Kuehl et al. [11] reported that individuals with at least a wild allele in the CYP3A5*3 expressed CYP3A5 normally; those with homozygous rare alleles didn't express CYP3A5 at all. In theory, the homozygous rare alleles should metabolize and dispose less substrates of CYP3A5 and have higher concentration in target tumor cells, but the results we observed were also not this case.

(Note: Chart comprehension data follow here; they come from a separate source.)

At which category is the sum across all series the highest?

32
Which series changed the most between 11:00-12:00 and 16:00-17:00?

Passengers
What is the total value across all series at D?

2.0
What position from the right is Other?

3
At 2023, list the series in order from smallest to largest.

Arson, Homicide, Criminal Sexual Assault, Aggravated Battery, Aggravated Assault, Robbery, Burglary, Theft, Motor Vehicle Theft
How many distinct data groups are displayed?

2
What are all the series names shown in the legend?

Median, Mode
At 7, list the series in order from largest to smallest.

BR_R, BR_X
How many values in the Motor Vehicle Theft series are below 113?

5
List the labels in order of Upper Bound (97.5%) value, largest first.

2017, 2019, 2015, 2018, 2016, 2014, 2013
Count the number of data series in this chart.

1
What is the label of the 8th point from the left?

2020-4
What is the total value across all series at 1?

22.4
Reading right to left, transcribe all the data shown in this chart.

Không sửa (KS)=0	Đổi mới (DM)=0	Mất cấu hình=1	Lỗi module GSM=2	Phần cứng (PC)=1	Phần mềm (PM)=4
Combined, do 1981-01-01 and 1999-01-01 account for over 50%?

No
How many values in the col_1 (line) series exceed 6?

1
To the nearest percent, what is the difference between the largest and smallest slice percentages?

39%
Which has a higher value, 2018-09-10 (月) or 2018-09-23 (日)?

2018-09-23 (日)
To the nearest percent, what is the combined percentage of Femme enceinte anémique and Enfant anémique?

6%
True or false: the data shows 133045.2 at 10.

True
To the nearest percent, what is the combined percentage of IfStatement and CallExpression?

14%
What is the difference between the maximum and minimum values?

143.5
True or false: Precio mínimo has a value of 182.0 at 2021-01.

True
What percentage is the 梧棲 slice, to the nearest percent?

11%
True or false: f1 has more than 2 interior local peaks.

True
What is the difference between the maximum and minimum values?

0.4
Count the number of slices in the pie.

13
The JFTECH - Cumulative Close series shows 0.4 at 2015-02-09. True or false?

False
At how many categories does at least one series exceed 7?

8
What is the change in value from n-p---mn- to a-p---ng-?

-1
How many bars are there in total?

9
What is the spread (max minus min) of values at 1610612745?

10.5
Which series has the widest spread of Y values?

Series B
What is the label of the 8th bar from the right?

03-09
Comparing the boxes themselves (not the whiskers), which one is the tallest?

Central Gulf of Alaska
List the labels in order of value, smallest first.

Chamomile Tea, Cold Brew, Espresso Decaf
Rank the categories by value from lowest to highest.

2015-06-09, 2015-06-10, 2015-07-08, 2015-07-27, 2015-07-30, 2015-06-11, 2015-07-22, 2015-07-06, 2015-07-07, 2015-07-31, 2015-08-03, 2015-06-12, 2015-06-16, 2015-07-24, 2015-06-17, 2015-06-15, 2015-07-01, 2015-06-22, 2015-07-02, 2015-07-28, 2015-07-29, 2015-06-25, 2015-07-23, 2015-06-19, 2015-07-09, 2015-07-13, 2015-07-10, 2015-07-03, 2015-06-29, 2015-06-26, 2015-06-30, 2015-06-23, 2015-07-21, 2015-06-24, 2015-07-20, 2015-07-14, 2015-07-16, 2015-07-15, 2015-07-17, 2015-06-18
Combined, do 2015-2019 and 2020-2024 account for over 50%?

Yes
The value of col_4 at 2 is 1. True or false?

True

It is a novel finding which deviates far from what we imagined when we designed this study. We only focused on drug metabolism, but the full spectrum of drug disposition, including a growing list of transporters that influence drug absorption, distribution, and excretion should also be taken into account. Expression of CYP450 is also regulated by other genes such as PXR and CAR [11], [14], [15]. The outcome may also be influenced by the polymorphisms of these genes. But the mechanisms of interindividual differences are far from being clarified.

Moreover, we analyzed the toxicity and survival data of all 59 patients. According to our investigation, the response rate of vinorelbine-cisplatin chemotherapy is about 40%, the median survival time is 9.71 months and the 1-year survival rate is about 40%. All these data are consistent with those of other groups such as TAX326 [16], Italian Lung Cancer Project [17]. We also associated with CYP genotypes, but no difference in toxicity and survival was observed according to the CYP SNP genotypes.

There are a few issues that must be considered when evaluating the findings of the current study. The number of patients in this study is relatively small. Thus, we can't say for sure that these three polymorphisms can be regarded as markers of chemotherapy outcome of vinorelbine on NSCLC but others can't. After all, as to 2C19*2(G681A), 2D6*2 (C2938T) and 2C19*3 (G636A) polymorphisms, although no significant association was observed, the tendency is distinct. If the number of patients is large enough, the result may be different. For this reason, a larger prospective study will be needed to confirm the findings of this study.

In this study Dr. Shengwei in Shandong Province Hospital provided part of the samples and clinic materials. The research was supported by National Natural Science Fund of China, No.30471979.